Llegaré el viernes. Te espero a las 2 pm en el Algonquin. Te desea. Diane, susurró despacio, atemorizada, con sus ojos azules encogidos, degollados por aquellas palabras. Llegaré el viernes. Te espero a las 2 pm en el Algonquin. Te desea. Diane, Barbara se repitió una vez más el telegrama que acababa de encontrar en el bolsillo interior del traje de Larry en su rutinaria revisión antes de enviarlo al tinte. Deletreó cada sílaba, tratando de buscar una explicación, una señal, recordando en segundos los últimos meses. Llegaré el viernes. Te desea. Diane. Te desea. Diane. Sentada delante del tocador, de espaldas al espejo, sin terminar de vestirse para la cena en casa de los Runsfield, con la combinación de raso color champagne y la bata abierta como colgada de sus hombros derrotados, Barbara pensaba que no sabía nada, que nunca supo nada. Nada. Absolutamente nada. Diane. Te desea. Diane.

La luz que entraba por los ventanales situados a ambos del tocador inundaba el dormitorio con una claridad ominosa.

Llegaré el viernes. Te desea. Diane. Te espero. Barbara deslizó las medias de seda entre sus manos sin saber que tenía que hacer con ellas. La suavidad de la seda la consolaba. Diane. Te desea. Diane. 2 pm en el Algonquin. Te espero. Llegaré viernes. Arrugó las medias y las encerró en su puño con rabia. Giró ligeramente la cabeza para mirarse en el espejo. No pudo, la angustia se lo impedía. Las palabras de Diane entumecían sus pensamientos. De reojo, podía ver reflejado en el espejo el complicado moño que su peluquero había terminado apenas dos horas antes. Después de todo para qué, se preguntaba. Se ha ido, y nunca volverá. Lo sé. Se ha ido para siempre.

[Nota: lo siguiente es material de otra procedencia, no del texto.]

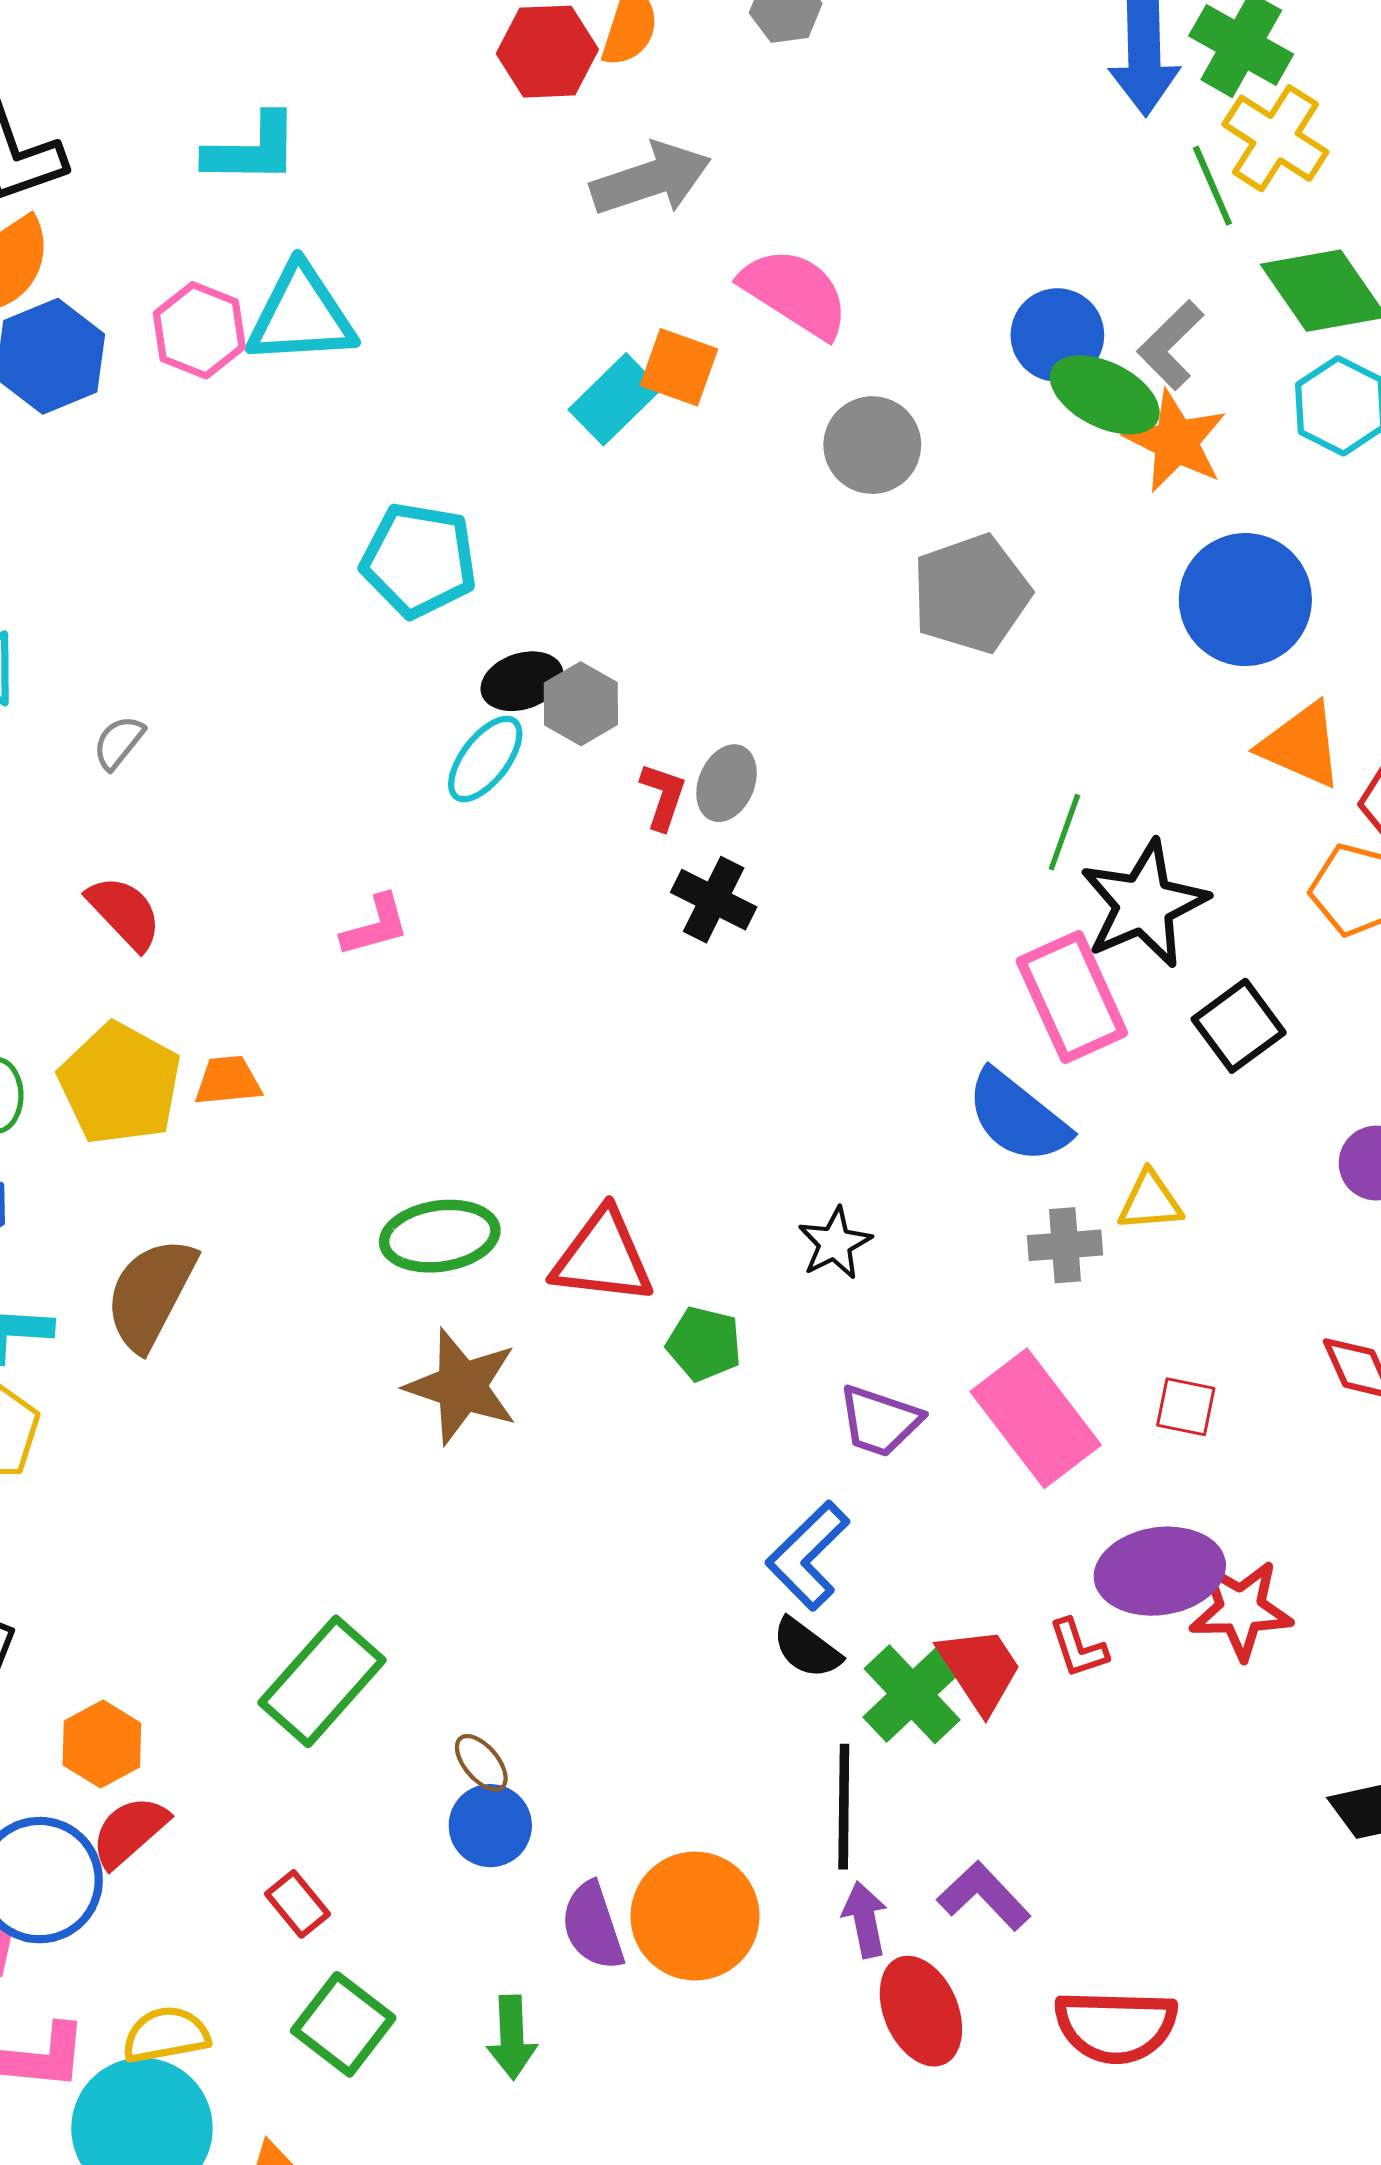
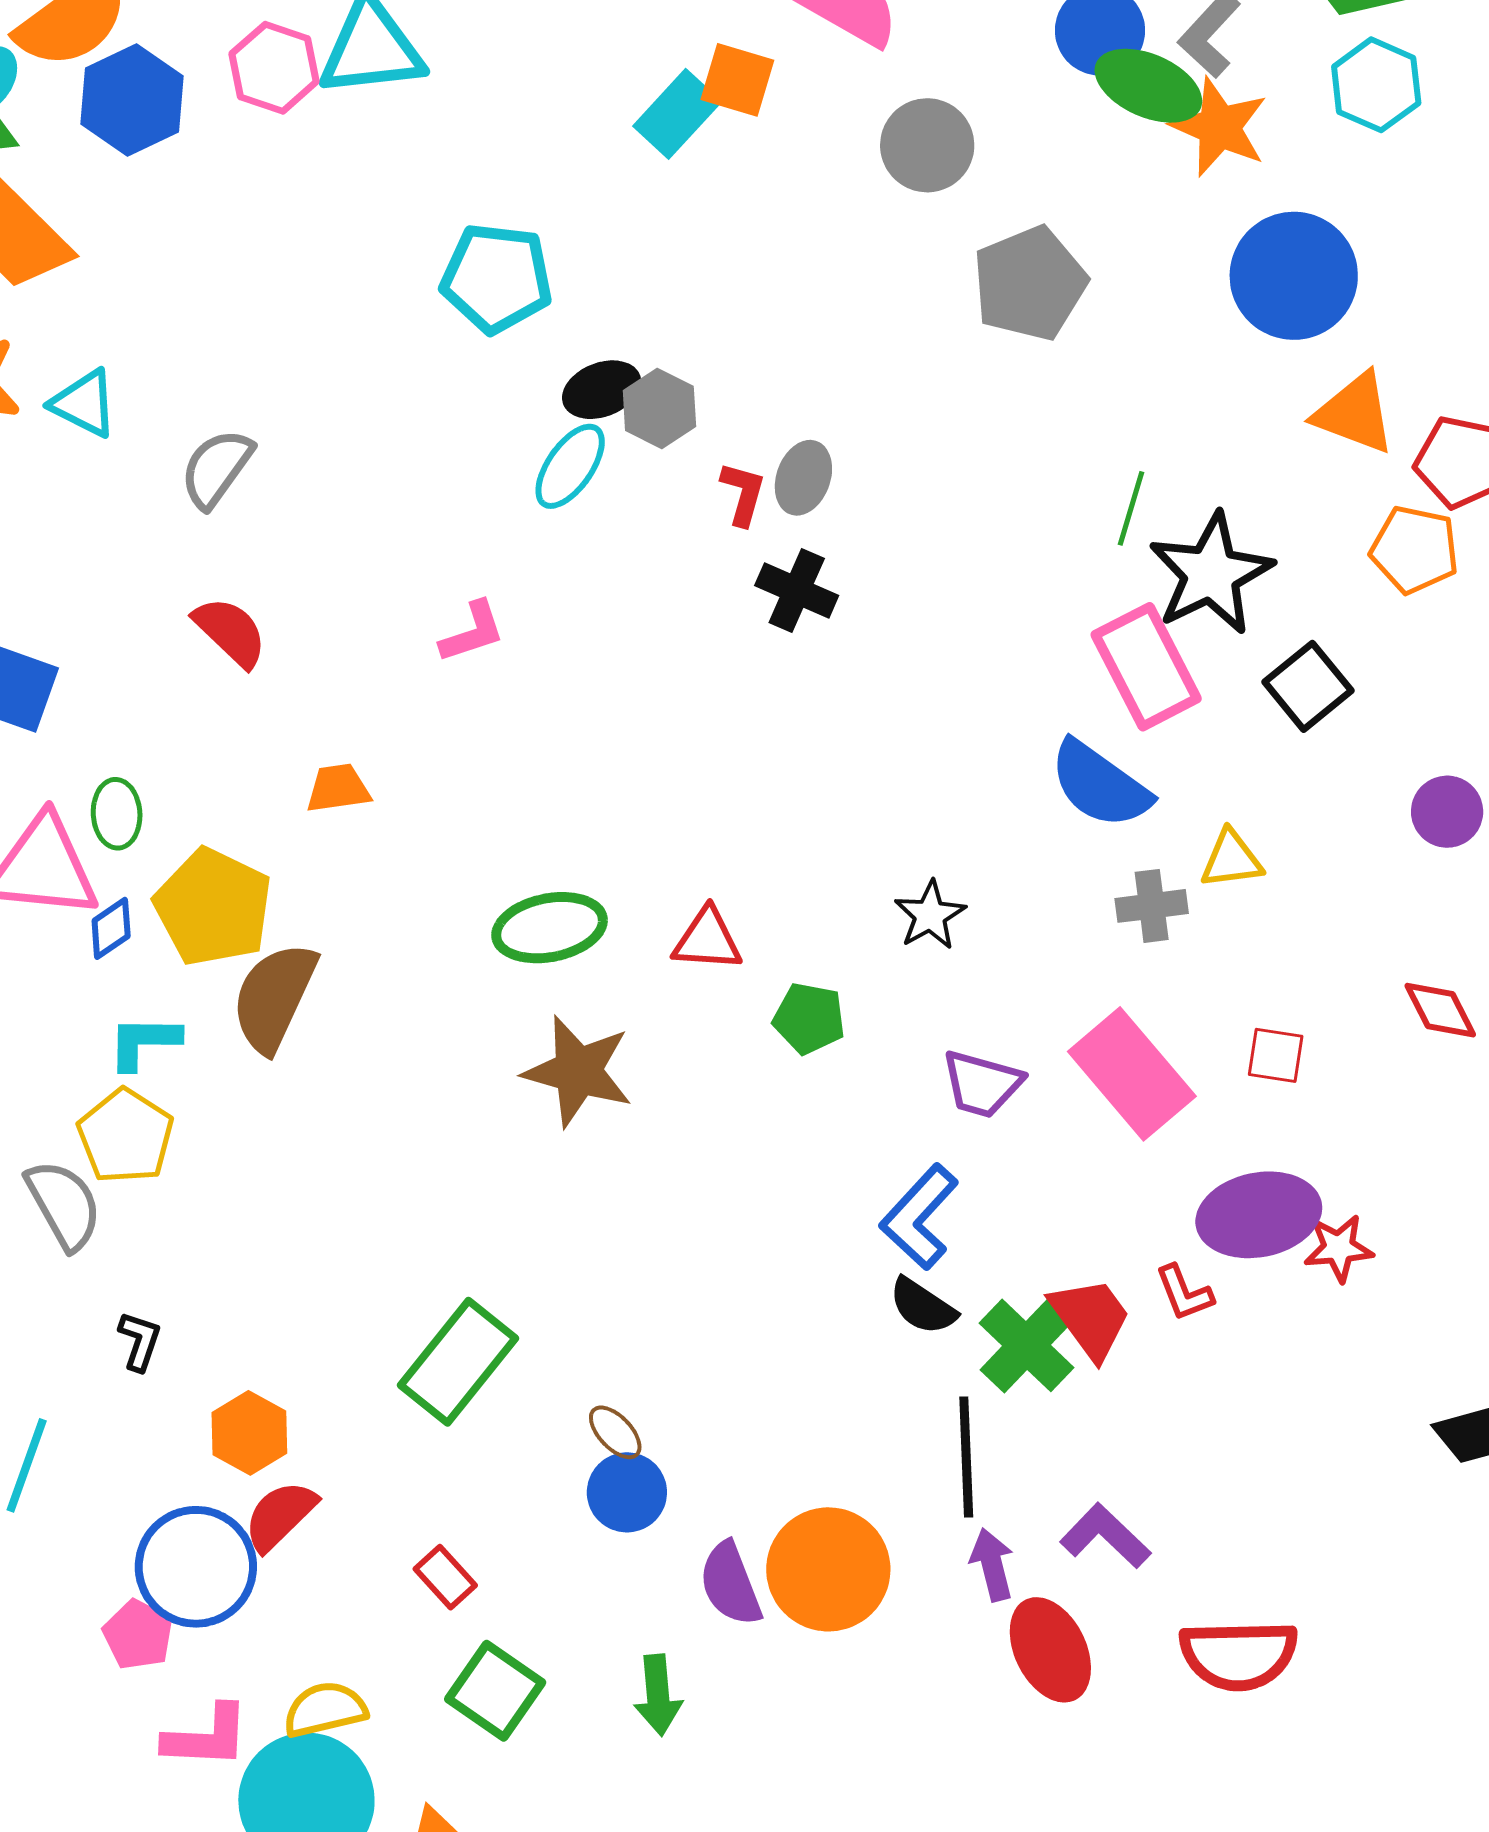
gray semicircle: (119, 742) -> (216, 468), size x1.5
yellow pentagon: (120, 1084) -> (213, 907), moved
red triangle: (603, 1257) -> (707, 940), size x0.7
red star: (1241, 1610) -> (1339, 1248), size x0.7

Barbara abrió su puño. Volvió a deslizar las medias entre los dedos. Te espero a las 2 pm en el Algonquin. Te desea. Diane. A las 2 pm. Diane. Diane.

Con movimientos torpes, como de anciana recién levantada, Barbara cerró la bata; ató el cinturón con dos nudos, y dejó las medias encima del tocador. Descolgó el teléfono con crueldad y llamó al despacho de Larry. El reloj de la cómoda marcaba las cinco y diez.

-Hola, Dinah. Soy Barbara Reeves. ¿Me pasas con Larry, por favor?

-Lo siento señora Reeves. Su esposo salió a comer y no volverá. Ha dejado aviso de que no regresaba esta tarde.

En la radio sonaba I Can´t help falling in love de Elvis Presley, su canción favorita. Y afuera el sol de primavera se resistía a declinar.